The notorious mafia boss Matteo Messina Denaro, captured in January after three decades on the run, has died in hospital in central Italy.

Sicilian mafia boss Messina Denaro dies after long illness

Matteo Messina Denaro, known as the ‘last godfather’ of the Cosa Nostra mafia and accused of a long series of heinous crimes, died in the early hours of Monday, Italian news agency Ansa announced overnight.

The 61-year-old had colon cancer, for which he had sought treatment while on the run – a decision that reportedly brought him to the attention of the authorities, who arrested him at a clinic in Palermo.

Messina Denaro was one of the most ruthless bosses in Cosa Nostra, the real-life Sicilian crime syndicate depicted in the Godfather movies.

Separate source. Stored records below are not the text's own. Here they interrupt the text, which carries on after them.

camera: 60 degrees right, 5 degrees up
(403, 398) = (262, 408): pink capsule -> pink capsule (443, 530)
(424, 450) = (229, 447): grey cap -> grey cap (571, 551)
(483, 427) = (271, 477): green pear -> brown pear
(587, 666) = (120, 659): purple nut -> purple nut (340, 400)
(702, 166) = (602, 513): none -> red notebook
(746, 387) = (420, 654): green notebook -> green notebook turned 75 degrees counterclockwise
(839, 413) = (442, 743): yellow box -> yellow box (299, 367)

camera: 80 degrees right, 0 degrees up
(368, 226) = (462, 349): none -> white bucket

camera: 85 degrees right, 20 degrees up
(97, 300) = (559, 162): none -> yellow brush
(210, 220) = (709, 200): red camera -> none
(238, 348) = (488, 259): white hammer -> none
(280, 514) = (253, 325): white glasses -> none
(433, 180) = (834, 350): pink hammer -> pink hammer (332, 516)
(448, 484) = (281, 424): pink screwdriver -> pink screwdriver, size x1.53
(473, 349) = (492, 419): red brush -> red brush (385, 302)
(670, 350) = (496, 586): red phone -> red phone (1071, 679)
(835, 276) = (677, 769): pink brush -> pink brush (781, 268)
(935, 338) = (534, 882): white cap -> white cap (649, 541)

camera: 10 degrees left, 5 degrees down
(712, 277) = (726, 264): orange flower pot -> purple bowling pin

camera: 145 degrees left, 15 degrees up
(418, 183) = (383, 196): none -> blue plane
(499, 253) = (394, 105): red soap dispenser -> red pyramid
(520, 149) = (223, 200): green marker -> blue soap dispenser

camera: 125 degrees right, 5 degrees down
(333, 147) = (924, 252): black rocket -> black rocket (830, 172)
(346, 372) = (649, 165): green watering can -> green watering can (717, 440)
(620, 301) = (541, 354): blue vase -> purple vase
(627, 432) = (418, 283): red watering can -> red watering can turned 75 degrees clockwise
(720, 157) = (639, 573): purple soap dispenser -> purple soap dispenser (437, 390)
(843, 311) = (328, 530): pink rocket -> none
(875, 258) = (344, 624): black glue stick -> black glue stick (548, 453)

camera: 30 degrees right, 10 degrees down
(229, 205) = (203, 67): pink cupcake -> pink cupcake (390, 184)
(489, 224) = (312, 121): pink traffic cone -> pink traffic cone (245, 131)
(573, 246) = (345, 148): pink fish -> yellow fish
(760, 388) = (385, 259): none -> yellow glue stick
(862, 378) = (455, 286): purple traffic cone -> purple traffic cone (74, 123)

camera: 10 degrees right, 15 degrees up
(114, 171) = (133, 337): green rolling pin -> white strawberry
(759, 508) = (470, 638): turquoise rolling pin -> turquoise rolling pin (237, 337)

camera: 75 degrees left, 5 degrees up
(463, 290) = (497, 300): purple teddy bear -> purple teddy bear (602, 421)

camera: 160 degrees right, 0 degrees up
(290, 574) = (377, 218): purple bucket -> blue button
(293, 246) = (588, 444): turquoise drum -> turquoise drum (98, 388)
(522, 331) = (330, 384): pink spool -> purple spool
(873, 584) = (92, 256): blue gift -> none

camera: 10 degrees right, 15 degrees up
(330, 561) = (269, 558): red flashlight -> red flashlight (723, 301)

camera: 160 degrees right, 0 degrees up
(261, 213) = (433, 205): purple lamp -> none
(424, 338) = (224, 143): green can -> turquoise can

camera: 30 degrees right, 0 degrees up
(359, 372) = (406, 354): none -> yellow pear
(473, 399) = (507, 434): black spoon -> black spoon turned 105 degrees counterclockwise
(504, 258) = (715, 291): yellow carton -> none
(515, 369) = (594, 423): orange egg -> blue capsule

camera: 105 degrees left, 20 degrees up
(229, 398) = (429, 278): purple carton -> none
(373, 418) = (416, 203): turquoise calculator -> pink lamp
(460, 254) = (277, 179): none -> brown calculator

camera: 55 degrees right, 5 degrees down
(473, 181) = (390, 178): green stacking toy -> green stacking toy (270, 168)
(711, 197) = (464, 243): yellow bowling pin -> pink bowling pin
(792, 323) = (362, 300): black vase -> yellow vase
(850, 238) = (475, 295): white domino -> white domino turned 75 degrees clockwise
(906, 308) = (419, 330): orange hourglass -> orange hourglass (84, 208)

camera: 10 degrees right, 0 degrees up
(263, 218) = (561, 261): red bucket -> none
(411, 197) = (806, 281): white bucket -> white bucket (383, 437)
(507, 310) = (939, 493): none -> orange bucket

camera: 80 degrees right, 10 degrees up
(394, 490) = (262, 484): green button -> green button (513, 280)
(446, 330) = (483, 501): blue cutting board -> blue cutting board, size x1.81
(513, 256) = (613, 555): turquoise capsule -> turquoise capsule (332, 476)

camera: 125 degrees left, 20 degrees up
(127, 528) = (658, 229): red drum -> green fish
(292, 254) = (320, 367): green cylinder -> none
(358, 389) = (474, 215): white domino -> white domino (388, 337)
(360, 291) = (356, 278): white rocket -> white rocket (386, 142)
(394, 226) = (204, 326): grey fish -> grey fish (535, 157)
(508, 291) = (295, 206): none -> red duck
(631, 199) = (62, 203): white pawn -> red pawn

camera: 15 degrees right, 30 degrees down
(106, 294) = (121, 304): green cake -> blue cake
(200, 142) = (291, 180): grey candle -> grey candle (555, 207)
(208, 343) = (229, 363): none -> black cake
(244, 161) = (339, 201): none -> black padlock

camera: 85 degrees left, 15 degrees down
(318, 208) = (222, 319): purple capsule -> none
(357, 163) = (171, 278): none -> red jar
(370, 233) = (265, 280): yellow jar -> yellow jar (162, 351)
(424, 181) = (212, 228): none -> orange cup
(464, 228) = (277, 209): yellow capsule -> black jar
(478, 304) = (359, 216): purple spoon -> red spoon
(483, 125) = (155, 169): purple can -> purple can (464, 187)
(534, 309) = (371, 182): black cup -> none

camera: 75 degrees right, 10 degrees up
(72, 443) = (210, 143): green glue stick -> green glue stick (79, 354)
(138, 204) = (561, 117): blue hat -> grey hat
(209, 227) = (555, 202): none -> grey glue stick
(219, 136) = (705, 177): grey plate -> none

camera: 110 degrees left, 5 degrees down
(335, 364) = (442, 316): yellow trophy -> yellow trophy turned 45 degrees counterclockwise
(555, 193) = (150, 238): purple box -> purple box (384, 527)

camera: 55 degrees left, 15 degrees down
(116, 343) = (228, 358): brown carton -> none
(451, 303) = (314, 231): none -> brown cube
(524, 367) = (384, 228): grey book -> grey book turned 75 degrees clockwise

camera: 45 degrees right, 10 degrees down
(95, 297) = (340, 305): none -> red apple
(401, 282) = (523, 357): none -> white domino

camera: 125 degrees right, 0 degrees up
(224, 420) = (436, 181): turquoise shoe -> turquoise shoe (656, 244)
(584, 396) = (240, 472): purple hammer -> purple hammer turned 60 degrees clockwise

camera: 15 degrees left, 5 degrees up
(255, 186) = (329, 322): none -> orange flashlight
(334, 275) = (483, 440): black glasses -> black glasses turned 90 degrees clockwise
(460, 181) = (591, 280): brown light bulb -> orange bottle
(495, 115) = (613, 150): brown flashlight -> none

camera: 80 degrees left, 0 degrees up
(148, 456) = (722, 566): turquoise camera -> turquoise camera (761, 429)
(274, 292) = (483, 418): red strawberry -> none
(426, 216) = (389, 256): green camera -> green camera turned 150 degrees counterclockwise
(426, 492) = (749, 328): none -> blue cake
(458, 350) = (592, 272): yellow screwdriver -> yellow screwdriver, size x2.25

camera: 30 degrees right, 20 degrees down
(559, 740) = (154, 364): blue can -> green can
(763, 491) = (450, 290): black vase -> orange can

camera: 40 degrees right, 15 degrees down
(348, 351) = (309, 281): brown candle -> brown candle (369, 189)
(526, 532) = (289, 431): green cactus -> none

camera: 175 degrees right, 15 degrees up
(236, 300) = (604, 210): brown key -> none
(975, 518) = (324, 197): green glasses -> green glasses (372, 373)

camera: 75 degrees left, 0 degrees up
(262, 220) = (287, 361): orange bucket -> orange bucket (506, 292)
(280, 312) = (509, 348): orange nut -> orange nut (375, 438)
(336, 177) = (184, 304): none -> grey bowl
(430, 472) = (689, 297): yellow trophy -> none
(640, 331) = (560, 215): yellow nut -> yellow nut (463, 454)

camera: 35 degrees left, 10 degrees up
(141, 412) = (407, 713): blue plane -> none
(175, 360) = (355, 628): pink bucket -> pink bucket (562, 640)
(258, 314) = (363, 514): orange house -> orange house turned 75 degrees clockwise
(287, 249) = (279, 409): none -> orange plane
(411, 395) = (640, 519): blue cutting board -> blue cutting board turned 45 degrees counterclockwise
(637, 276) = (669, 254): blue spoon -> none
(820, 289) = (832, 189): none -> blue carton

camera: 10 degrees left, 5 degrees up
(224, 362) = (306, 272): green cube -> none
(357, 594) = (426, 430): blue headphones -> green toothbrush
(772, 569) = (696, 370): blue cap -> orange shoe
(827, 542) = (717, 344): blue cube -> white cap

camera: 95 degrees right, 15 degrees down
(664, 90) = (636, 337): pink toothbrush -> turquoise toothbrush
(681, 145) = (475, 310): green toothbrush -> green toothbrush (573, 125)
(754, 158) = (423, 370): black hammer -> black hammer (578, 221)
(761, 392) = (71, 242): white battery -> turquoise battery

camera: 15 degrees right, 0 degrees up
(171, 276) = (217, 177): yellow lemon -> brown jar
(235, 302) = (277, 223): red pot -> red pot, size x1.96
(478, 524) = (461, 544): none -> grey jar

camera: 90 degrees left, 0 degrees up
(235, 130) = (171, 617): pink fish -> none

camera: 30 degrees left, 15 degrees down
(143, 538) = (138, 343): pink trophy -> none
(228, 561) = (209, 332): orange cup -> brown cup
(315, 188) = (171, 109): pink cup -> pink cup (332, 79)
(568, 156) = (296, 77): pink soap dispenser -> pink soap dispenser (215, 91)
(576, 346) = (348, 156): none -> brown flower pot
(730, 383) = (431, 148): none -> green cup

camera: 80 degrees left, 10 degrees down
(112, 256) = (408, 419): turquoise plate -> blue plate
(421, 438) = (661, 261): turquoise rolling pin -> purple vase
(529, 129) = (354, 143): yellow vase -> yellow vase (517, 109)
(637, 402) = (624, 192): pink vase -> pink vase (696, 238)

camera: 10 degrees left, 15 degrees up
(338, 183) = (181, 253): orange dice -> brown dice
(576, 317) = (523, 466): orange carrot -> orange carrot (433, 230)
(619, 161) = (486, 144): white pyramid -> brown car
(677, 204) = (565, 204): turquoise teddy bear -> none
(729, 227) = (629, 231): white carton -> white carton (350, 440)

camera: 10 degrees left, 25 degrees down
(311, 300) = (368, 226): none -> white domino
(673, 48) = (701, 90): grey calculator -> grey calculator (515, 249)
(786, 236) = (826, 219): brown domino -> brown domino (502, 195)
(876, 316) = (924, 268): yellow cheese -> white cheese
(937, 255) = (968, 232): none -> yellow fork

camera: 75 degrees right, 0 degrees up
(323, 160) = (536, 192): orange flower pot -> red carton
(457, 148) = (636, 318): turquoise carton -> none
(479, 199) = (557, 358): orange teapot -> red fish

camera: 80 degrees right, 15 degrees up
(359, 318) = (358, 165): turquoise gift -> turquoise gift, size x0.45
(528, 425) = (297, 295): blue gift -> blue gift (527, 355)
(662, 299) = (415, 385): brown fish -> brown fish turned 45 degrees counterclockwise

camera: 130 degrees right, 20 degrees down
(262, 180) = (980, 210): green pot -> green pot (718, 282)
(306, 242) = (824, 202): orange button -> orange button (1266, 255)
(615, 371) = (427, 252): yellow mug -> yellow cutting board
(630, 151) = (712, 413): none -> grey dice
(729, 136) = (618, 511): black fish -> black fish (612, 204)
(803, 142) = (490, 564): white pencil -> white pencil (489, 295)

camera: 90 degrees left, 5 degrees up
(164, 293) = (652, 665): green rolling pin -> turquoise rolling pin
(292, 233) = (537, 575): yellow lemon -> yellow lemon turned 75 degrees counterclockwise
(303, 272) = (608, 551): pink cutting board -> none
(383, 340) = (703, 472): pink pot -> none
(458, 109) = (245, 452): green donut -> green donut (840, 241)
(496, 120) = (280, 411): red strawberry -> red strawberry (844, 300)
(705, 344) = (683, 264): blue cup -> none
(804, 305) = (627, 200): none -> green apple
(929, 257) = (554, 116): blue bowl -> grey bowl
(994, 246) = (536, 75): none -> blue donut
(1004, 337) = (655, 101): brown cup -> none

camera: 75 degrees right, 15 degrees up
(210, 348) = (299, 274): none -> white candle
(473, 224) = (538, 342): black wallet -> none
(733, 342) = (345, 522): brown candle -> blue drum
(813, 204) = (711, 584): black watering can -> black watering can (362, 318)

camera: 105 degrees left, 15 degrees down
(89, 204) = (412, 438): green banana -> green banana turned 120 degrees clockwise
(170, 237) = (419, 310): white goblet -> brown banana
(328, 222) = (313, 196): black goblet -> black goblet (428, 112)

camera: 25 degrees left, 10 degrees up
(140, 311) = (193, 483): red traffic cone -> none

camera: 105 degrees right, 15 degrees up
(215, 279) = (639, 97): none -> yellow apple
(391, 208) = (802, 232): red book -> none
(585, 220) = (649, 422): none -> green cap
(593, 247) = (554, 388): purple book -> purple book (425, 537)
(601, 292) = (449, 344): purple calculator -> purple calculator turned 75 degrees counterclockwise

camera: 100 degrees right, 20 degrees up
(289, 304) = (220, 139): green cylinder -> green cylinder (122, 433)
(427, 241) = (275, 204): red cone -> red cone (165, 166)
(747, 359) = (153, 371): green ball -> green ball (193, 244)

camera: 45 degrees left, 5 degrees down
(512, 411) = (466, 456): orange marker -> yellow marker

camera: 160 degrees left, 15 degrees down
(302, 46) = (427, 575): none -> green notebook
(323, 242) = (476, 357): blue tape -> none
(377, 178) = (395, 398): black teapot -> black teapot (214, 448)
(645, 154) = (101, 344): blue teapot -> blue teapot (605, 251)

He was convicted by the courts of involvement in the murder of anti-Mafia judge Giovanni Falcone in 1992 and in deadly bombings in Rome, Florence and Milan in 1993.

One of his six life sentences was also handed down for the kidnapping and subsequent murder of the 12-year-old son of a witness in the Falcone case.

Messina Denaro disappeared in the summer of 1993, and spent the next 30 years on the run as the Italian state cracked down on the Sicilian mob.

READ ALSO: Messina Denaro: How Italy caught ‘most wanted’ mafia boss after 30 years

But he remained the top name on Italy’s most-wanted list and, increasingly became a figure of legend.

He was arrested on January 16th as he visited a health clinic where he was being treated using a fake identity.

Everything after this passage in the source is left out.